Left-leaning think tank Third Avenue is launching a new initiative to confront China online, emphasizing the need for “digital democracy” to triumph over “digital dictatorship.”
China believes American democracy is too chaotic to win digital competition online, Valerie Shen, vice president of the National Security Program at Third Way, said on Tuesday. But she said America can succeed. Her organization is leading a new U.S.-China digital world order initiative.
“The United States needs to dig deep, figure it out, agree, and execute our own plan to win,” Ms. Shen said at an event at the International Spy Museum in Washington. “The whole government, big tech, business, civil society, yes, even Democrats and Republicans are passing laws together. Better to start as soon as possible.”
The self-proclaimed center-left Third Way envisions a “comprehensive strategy to ensure a democratic digital world order in the 21st century” that will push policymakers to implement it. The group lists several federal lawmakers as honorary co-chairs on its website, including Democratic Sen.
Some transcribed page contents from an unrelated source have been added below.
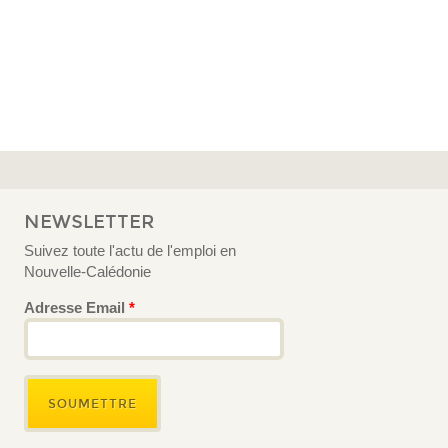
NEWSLETTER
Suivez toute l'actu de l'emploi en
Nouvelle-Calédonie
Adresse Email
*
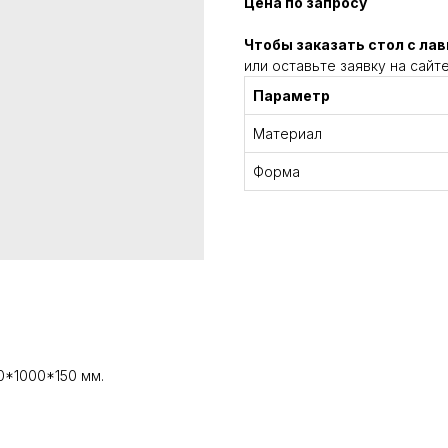
Цена по запросу
Чтобы заказать стол с лав
или оставьте заявку на сайте
Параметр
Материал
Форма
*1000*150 мм.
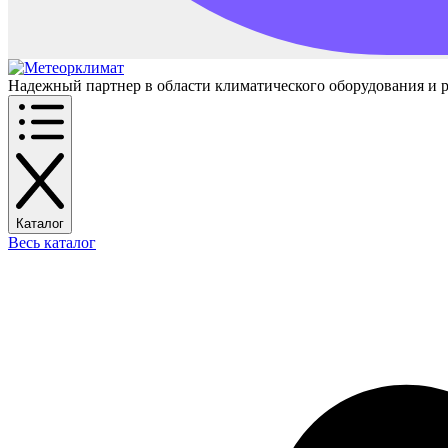
Надежный партнер в области климатического оборудования и 
Каталог
Весь каталог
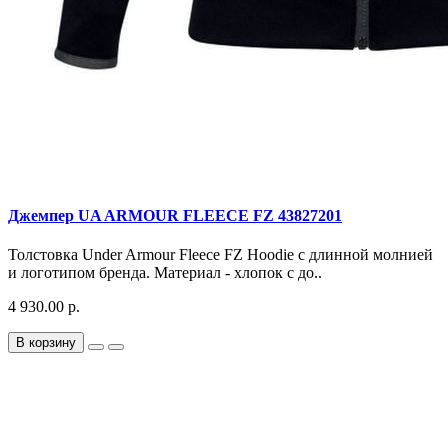
Джемпер UA ARMOUR FLEECE FZ 43827201
Толстовка Under Armour Fleece FZ Hoodie с длинной молнией
и логотипом бренда. Материал - хлопок с до..
4 930.00 р.
В корзину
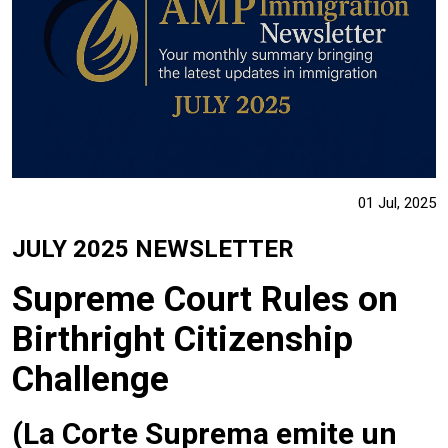
01 Jul, 2025
JULY 2025 NEWSLETTER
Supreme Court Rules on
Birthright Citizenship
Challenge
(La Corte Suprema emite un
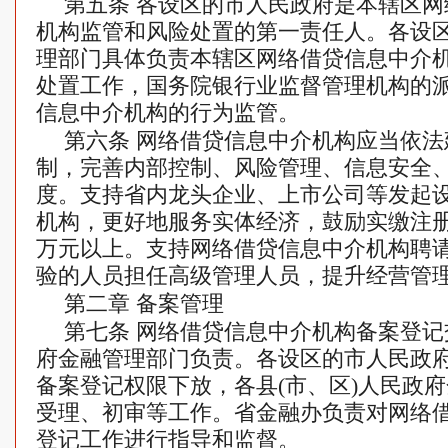
第五条 各设区的市人民政府是本辖区
机构监管和风险处置的第一责任人。各设
理部门具体负责本辖区网络借贷信息中介
处置工作，国务院银行业监督管理机构的
信息中介机构的行为监管。
第六条 网络借贷信息中介机构应当依
制，完善内部控制、风险管理、信息安全
度。支持省内龙头企业、上市公司等发起
机构，更好地服务实体经济，鼓励实缴注册资
万元以上。支持网络借贷信息中介机构聘
验的人员担任高级管理人员，提升经营管
第二章 备案管理
第七条 网络借贷信息中介机构备案登
府金融管理部门负责。各设区的市人民政
备案登记权限下放，各县(市、区)人民政
受理、初审等工作。省金融办负责对网络
登记工作进行指导和监督。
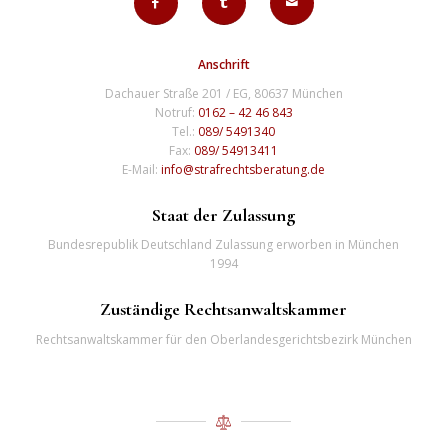
Anschrift
Dachauer Straße 201 / EG, 80637 München
Notruf:
0162 – 42 46 843
Tel.:
089/ 5491340
Fax:
089/ 54913411
E-Mail:
info@strafrechtsberatung.de
Staat der Zulassung
Bundesrepublik Deutschland Zulassung erworben in München
1994
Zuständige Rechtsanwaltskammer
Rechtsanwaltskammer für den Oberlandesgerichtsbezirk München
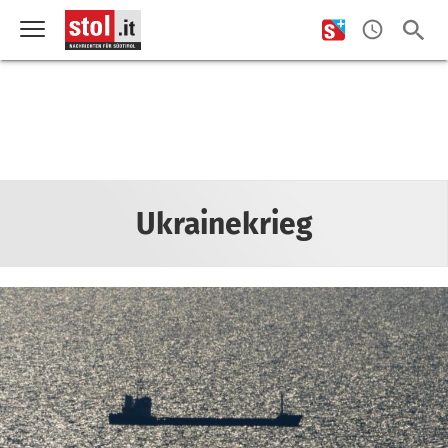
Ukrainekrieg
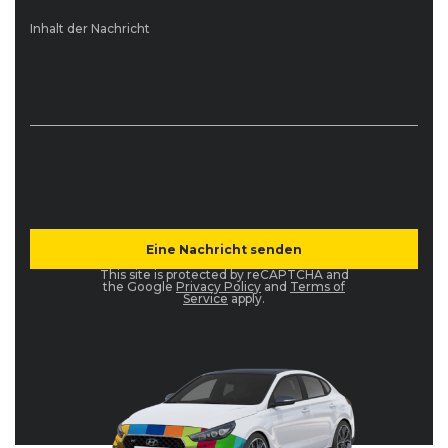
Inhalt der Nachricht
This site is protected by reCAPTCHA and
the Google
Privacy Policy
and
Terms of
Service
apply.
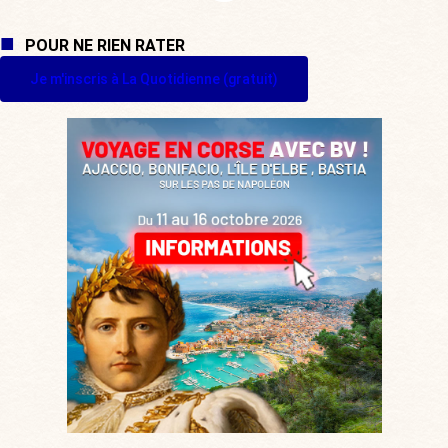
POUR NE RIEN RATER
Je m'inscris à La Quotidienne (gratuit)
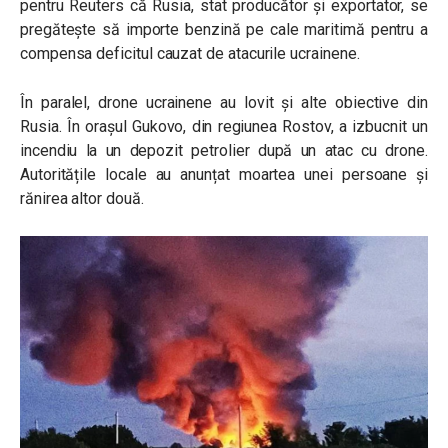
pentru Reuters că Rusia, stat producător și exportator, se
pregătește să importe benzină pe cale maritimă pentru a
compensa deficitul cauzat de atacurile ucrainene.
În paralel, drone ucrainene au lovit și alte obiective din
Rusia. În orașul Gukovo, din regiunea Rostov, a izbucnit un
incendiu la un depozit petrolier după un atac cu drone.
Autoritățile locale au anunțat moartea unei persoane și
rănirea altor două.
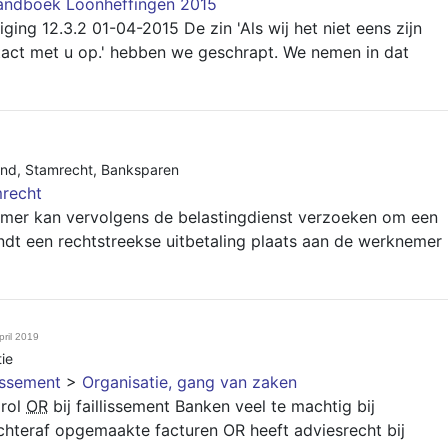
andboek Loonheffingen 2015
ing 12.3.2 01-04-2015 De zin 'Als wij het niet eens zijn
tact met u op.' hebben we geschrapt. We nemen in dat
and
,
Stamrecht
,
Banksparen
recht
mer kan vervolgens de belastingdienst verzoeken om een
ndt een rechtstreekse uitbetaling plaats aan de werknemer
pril 2019
ie
lissement
>
Organisatie, gang van zaken
rol
OR
bij faillissement Banken veel te machtig bij
chteraf opgemaakte facturen OR heeft adviesrecht bij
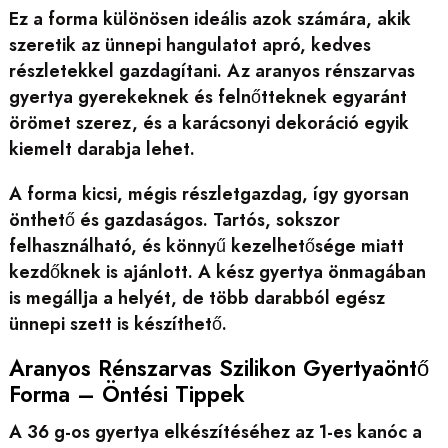
Ez a forma különösen ideális azok számára, akik
szeretik az ünnepi hangulatot apró, kedves
részletekkel gazdagítani. Az aranyos rénszarvas
gyertya gyerekeknek és felnőtteknek egyaránt
örömet szerez, és a karácsonyi dekoráció egyik
kiemelt darabja lehet.
A forma kicsi, mégis részletgazdag, így gyorsan
önthető és gazdaságos. Tartós, sokszor
felhasználható, és könnyű kezelhetősége miatt
kezdőknek is ajánlott. A kész gyertya önmagában
is megállja a helyét, de több darabból egész
ünnepi szett is készíthető.
Aranyos Rénszarvas Szilikon Gyertyaöntő
Forma – Öntési Tippek
A 36 g-os gyertya elkészítéséhez az 1-es kanóc a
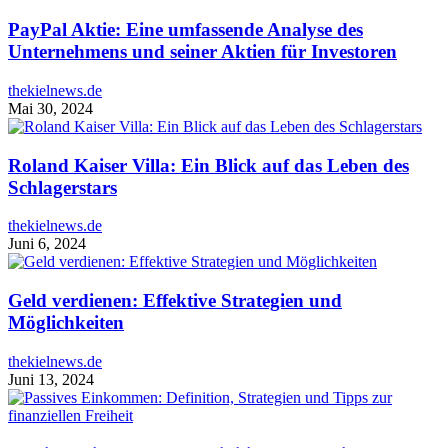
PayPal Aktie: Eine umfassende Analyse des
Unternehmens und seiner Aktien für Investoren
thekielnews.de
Mai 30, 2024
Roland Kaiser Villa: Ein Blick auf das Leben des
Schlagerstars
thekielnews.de
Juni 6, 2024
Geld verdienen: Effektive Strategien und
Möglichkeiten
thekielnews.de
Juni 13, 2024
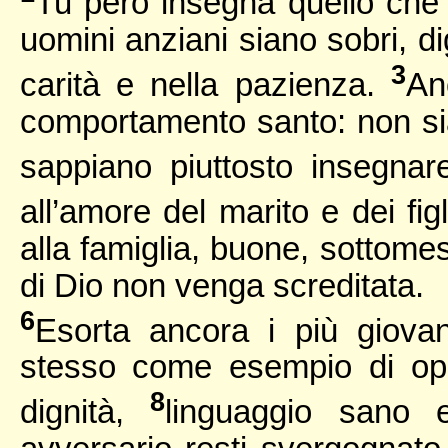
Tu però insegna quello che 
uomini anziani siano sobri, dig
3
carità e nella pazienza.
An
comportamento santo: non sia
sappiano piuttosto insegnar
all’amore del marito e dei fig
alla famiglia, buone, sottomes
di Dio non venga screditata.
6
Esorta ancora i più giova
stesso come esempio di oper
8
dignità,
linguaggio sano e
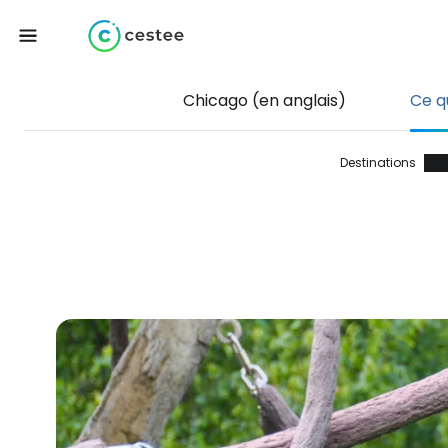
Chicago (en anglais)
Ce qu
Destinations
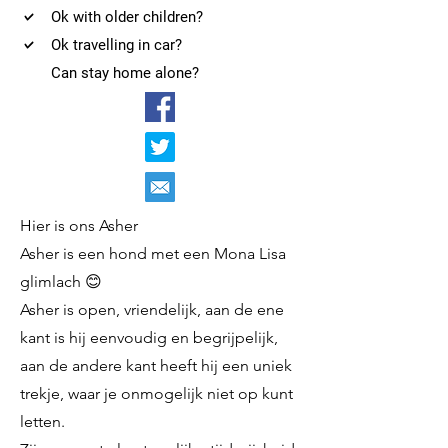
Ok with older children?
Ok travelling in car?
Can stay home alone?
Hier is ons Asher
Asher is een hond met een Mona Lisa
glimlach 😊
Asher is open, vriendelijk, aan de ene
kant is hij eenvoudig en begrijpelijk,
aan de andere kant heeft hij een uniek
trekje, waar je onmogelijk niet op kunt
letten.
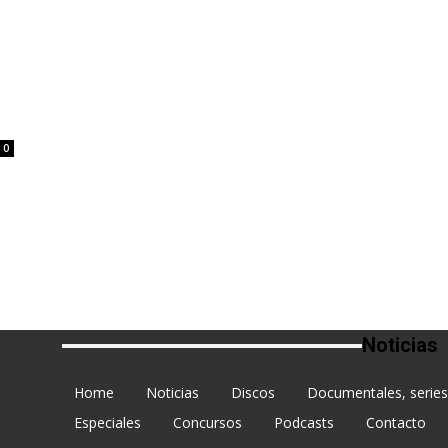
0
Noticias
Home
Noticias
Discos
Documentales, series 
Especiales
Concursos
Podcasts
Contacto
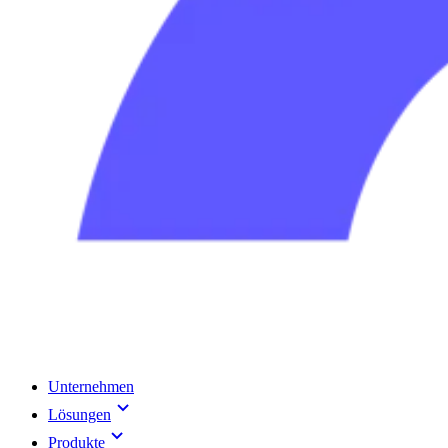
Unternehmen
Lösungen
Produkte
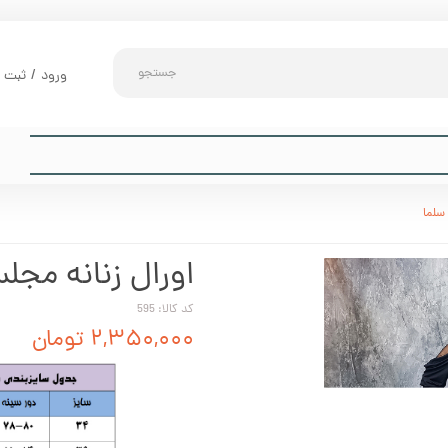
جستجو
ورود
/
ثبت ن
حساب کارب
تغییر گذر و
سفارشات
سلما
خروج از حس
اورال زنانه مج
کد کالا: 595
۲,۳۵۰,۰۰۰ تومان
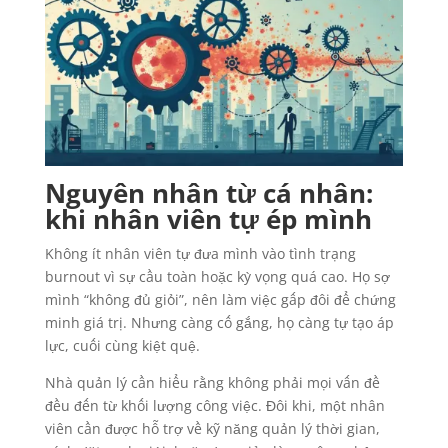
Nguyên nhân từ cá nhân:
khi nhân viên tự ép mình
Không ít nhân viên tự đưa mình vào tình trạng
burnout vì sự cầu toàn hoặc kỳ vọng quá cao. Họ sợ
mình “không đủ giỏi”, nên làm việc gấp đôi để chứng
minh giá trị. Nhưng càng cố gắng, họ càng tự tạo áp
lực, cuối cùng kiệt quệ.
Nhà quản lý cần hiểu rằng không phải mọi vấn đề
đều đến từ khối lượng công việc. Đôi khi, một nhân
viên cần được hỗ trợ về kỹ năng quản lý thời gian,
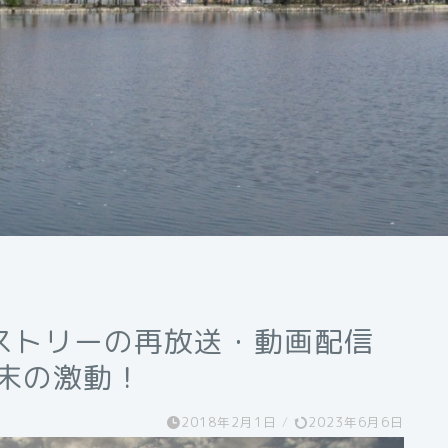
ストリーの再放送・動画配信
末の激動！
2018年2月1日
/
2023年6月6日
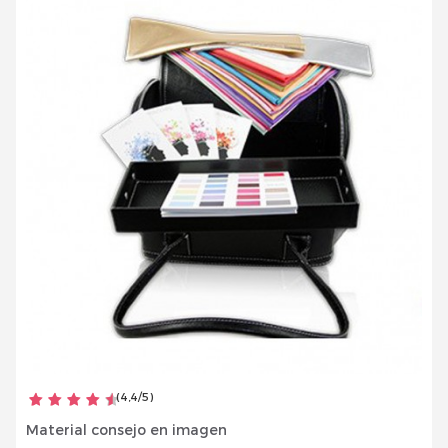
Inscrivez vous et ainsi bénéficier des tarifs professionnel
(
4,4
/
5
)
Material consejo en imagen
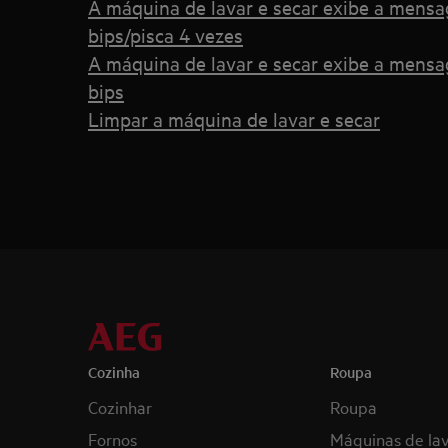
A máquina de lavar e secar exibe a mens
bips/pisca 4 vezes
A máquina de lavar e secar exibe a mensa
bips
Limpar a máquina de lavar e secar
Cozinha
Roupa
Cozinhar
Roupa
Fornos
Máquinas de la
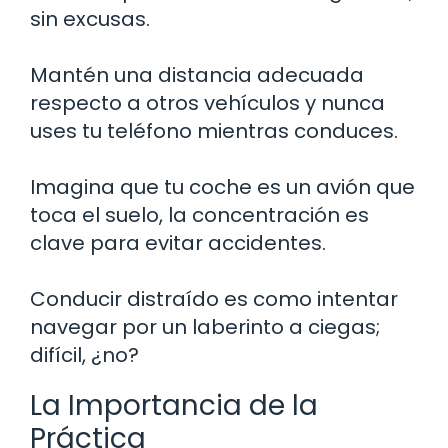
sin excusas.
Mantén una distancia adecuada
respecto a otros vehículos y nunca
uses tu teléfono mientras conduces.
Imagina que tu coche es un avión que
toca el suelo, la concentración es
clave para evitar accidentes.
Conducir distraído es como intentar
navegar por un laberinto a ciegas;
difícil, ¿no?
La Importancia de la
Práctica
Joe Manchin of West Virginia, Kirsten Sinema of Arizona, Gary Peters of Michigan , Jenny Shaheen of New Hampshire and Tom Carper and Chris Coons of Delaware.
Despite the Democratic seat, the group said its initiative would strive for bipartisanship and emphasized the need to instill American values in cyberspace on areas such as free speech, privacy, human rights, truth and accountability. In one example of its GOP outreach, former Texas Republican Rep. Mac Thornberry attended Tuesday’s briefing.
The group also has allies in the Biden administration. Officials from the Defense Department, State Department and National Security Council spoke at the briefing.
Earlier this year, the Biden administration enlisted more than 60 countries to join its “Future of the Internet Manifesto,” which aims to advance a “political commitment” to a positive vision for the internet and digital technology, according to the State Department.
Deputy Assistant Secretary of State Ruth Berry said the administration is not seeking to decouple from China.
“The U.S. and China will have to deal with each other for the foreseeable future, that being said, but in certain areas that are critical to U.S. national and economic security, the U.S. will work with its partners and allies to do what we have Protect yourself,” Ms Berry said at the Third Way event. “I think it really falls within the idea of a conservation and promotion strategy.”
Third Way isn’t the only think tank emphasizing a fight against China in the digital realm. The Brookings Institution will host White House officials on Wednesday to explain the Manifesto for the Future of the Internet, which officials helped write.